• _Your assignment_
Gather every line in the listing below that contains the word "decomposition", and copy each one in full.

------ Records provided ------

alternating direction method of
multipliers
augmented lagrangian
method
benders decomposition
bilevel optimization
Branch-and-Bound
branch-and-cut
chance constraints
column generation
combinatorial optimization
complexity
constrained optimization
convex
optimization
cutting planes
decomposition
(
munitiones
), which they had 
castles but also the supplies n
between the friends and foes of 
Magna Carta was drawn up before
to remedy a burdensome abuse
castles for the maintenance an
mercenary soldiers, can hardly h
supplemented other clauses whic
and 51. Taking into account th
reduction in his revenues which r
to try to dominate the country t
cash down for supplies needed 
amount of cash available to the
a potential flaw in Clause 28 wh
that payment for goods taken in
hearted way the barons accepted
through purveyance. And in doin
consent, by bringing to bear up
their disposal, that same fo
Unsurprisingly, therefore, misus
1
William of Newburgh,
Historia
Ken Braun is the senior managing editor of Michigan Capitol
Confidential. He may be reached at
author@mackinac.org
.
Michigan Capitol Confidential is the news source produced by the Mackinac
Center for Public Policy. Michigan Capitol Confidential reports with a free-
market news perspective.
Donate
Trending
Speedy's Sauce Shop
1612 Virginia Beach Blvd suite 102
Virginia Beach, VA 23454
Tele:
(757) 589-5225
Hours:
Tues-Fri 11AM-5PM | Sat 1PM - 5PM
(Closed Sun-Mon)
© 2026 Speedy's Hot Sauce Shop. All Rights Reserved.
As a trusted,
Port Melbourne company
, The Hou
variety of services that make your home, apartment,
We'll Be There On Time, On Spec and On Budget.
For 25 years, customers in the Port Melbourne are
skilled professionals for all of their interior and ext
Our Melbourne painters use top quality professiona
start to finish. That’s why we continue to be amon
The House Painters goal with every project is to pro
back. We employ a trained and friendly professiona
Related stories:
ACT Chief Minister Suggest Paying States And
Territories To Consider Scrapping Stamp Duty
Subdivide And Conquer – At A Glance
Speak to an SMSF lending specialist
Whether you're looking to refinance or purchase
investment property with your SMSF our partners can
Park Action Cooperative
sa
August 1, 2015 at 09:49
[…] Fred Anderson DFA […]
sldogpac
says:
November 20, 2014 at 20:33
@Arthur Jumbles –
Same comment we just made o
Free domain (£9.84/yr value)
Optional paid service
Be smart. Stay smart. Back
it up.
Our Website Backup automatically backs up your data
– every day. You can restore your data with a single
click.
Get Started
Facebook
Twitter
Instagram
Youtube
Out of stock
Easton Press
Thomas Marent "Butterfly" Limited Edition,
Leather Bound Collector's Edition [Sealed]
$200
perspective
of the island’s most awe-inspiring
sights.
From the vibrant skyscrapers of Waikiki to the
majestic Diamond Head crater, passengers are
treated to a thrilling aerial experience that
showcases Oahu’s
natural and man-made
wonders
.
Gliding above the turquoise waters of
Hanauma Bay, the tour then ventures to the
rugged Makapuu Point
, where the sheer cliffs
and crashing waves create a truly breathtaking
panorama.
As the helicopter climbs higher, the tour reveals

------

• _Response_
benders decomposition
decomposition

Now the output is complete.